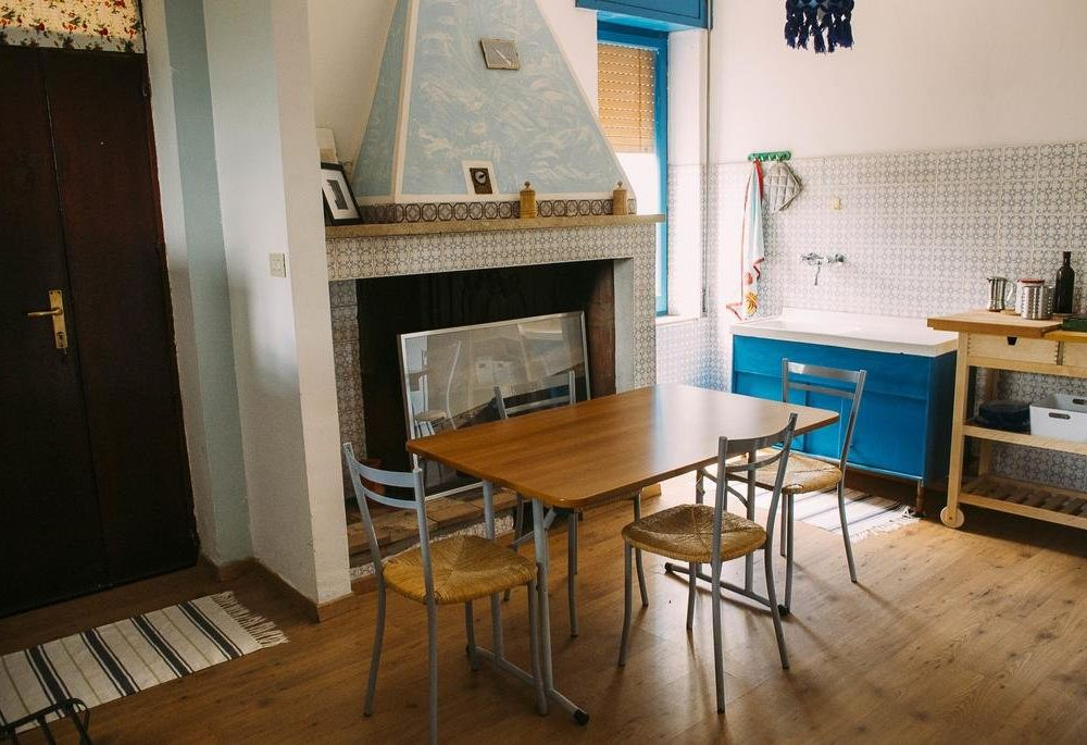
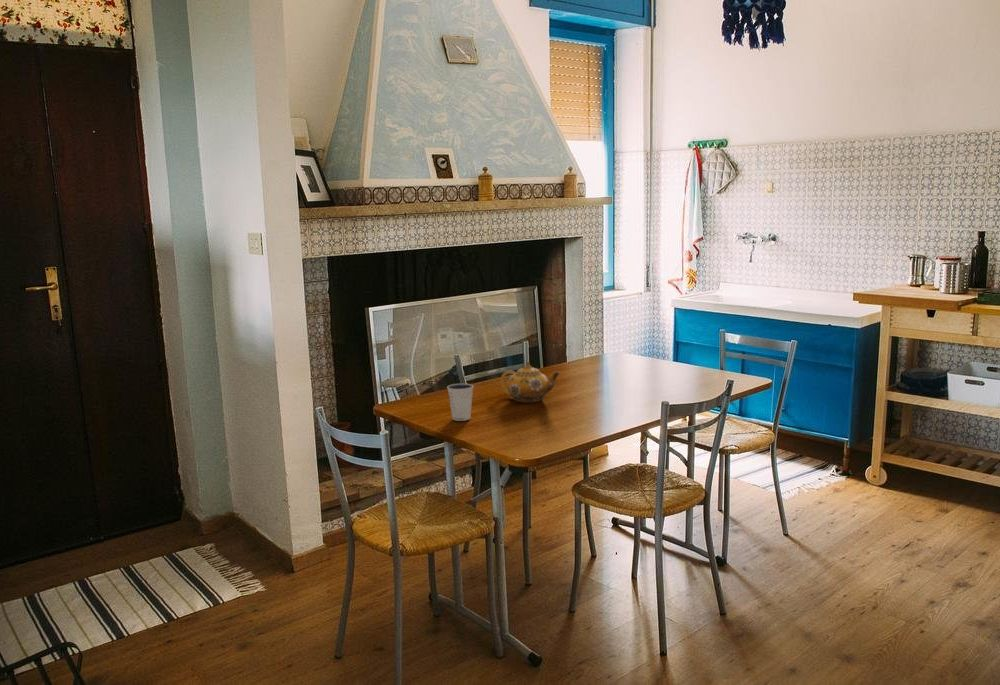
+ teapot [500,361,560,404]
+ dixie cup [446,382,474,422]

--

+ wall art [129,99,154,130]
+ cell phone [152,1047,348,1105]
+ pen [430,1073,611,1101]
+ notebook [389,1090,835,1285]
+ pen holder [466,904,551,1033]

What this task involves »
Above are some records; copy exactly the lines from the one with "wall art [129,99,154,130]" through the one with "pen holder [466,904,551,1033]", both included, and no others.

Your response »
+ wall art [129,99,154,130]
+ cell phone [152,1047,348,1105]
+ pen [430,1073,611,1101]
+ notebook [389,1090,835,1285]
+ pen holder [466,904,551,1033]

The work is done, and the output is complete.